I have a question Juji you said you didn’t tolerate milk well but you eat greek yogurt and cottage cheese. I thought they all had lactose…personally I do not react well to greek yogurt and milk but I think cottage cheese is fine for me but I do not eat it in large quantities like you. I guess this goes back to the idea that foods are just complicated and a bunch of chemical and biological shiz happens when we ingest different foods.
From what I understand, immunolabs has the highest rate of reproduciblity in this industry for their tests. I’m not sure how they make this claim, but seeing as you can be reamed for making such claims if you don’t have justifyable data to support it, I believe they were a great choice to go with for this.
I want to get an IgE done, yes, but I’m actually way more interested in getting an environmental allergy test (tests for things like cats, bugs, certain trees, plants, etc)…
Also I should supplement with probiotics and fermented foods more, but I do eat a crap ton of vegetables and use a juicer daily to make green juices and eat cottage cheese and high quality greek yogurt eveyday, so I think that’s probably more important than say… probiotic pills and kim chi. haha :-)

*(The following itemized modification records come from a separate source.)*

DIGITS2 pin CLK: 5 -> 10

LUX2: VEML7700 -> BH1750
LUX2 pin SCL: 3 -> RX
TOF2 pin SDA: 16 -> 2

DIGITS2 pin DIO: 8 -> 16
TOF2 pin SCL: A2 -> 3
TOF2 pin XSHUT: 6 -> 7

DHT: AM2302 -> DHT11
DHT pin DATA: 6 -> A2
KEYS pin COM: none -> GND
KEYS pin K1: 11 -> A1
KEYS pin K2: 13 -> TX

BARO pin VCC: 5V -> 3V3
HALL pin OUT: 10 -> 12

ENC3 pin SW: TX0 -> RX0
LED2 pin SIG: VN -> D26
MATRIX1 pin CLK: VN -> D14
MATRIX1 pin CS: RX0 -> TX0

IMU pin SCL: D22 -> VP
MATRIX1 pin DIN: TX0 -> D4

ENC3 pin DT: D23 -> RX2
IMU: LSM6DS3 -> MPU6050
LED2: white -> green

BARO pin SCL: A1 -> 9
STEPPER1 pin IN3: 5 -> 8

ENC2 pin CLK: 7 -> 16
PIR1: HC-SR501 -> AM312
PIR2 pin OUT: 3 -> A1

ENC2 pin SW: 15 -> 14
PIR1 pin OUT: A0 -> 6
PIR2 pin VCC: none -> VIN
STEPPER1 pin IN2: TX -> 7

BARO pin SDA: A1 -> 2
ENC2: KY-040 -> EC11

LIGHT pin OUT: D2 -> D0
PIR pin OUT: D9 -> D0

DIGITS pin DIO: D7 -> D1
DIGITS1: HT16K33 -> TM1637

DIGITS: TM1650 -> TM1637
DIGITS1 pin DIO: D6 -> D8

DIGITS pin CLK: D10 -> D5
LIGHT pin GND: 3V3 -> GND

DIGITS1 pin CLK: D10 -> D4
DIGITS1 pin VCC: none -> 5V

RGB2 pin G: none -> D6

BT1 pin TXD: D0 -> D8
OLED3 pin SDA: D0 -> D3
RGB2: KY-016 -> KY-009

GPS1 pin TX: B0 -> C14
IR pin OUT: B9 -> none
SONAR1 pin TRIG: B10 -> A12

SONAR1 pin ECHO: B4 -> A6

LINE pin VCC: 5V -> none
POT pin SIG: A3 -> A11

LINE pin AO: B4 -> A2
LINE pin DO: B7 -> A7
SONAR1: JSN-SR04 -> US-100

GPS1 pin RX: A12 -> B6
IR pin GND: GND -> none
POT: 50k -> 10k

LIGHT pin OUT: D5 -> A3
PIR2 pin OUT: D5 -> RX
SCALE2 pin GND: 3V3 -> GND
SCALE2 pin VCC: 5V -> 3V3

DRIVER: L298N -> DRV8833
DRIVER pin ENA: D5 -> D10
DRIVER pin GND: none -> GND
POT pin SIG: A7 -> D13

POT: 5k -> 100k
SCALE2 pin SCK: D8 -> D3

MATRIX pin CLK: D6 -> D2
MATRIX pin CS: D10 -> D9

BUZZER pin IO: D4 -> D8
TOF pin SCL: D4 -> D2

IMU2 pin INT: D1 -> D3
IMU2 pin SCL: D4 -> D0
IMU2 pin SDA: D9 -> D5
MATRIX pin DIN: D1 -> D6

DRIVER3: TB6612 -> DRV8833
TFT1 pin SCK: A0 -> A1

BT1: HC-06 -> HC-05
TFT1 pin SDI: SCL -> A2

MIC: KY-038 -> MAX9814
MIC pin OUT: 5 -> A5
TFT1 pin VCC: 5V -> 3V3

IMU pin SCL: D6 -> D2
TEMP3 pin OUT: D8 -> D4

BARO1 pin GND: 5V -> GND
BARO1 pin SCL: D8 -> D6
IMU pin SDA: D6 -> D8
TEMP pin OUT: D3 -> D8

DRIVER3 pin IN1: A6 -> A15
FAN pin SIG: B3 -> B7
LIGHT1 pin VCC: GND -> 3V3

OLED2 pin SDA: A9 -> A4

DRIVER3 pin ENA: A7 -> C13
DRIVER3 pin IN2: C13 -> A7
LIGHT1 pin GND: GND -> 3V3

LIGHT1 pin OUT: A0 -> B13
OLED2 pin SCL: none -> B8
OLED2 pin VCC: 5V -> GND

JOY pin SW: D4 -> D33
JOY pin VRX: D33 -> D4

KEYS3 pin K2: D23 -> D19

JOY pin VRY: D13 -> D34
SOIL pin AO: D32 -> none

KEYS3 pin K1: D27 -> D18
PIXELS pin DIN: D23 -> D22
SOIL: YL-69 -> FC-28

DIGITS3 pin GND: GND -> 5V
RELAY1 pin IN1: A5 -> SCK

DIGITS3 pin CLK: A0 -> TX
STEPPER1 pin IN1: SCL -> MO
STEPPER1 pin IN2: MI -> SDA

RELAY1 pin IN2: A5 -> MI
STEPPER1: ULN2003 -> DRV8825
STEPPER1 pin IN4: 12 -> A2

I want to learn more about the digestive system though, something I haven’t dug into much in life and really should!
Hey juji,
Great post.
I’m interested to see the results of a follow up test with the same lab and another lab that offers the same service. Firstly to see if anything has changed since you’ve altered your diet and secondly just to see what kind of results you’d get from someone else and how they match up.
Also, have you considered getting your IgE levels tested too? The reason I ask is that after doing a food exclusion test and then getting some blood work done recently, I’ve discovered that I’m having an allergic response to 2 of what’s considered the Big-8.
Finally, what are your thoughts on gut microbiome? Do you supplement with probiotics or fermented food stuffs?
Thanks for the informative posts.
I would love to see a layout of your diet, foods, amounts, frequency, etc.. Let us common folk into the Juji way of life!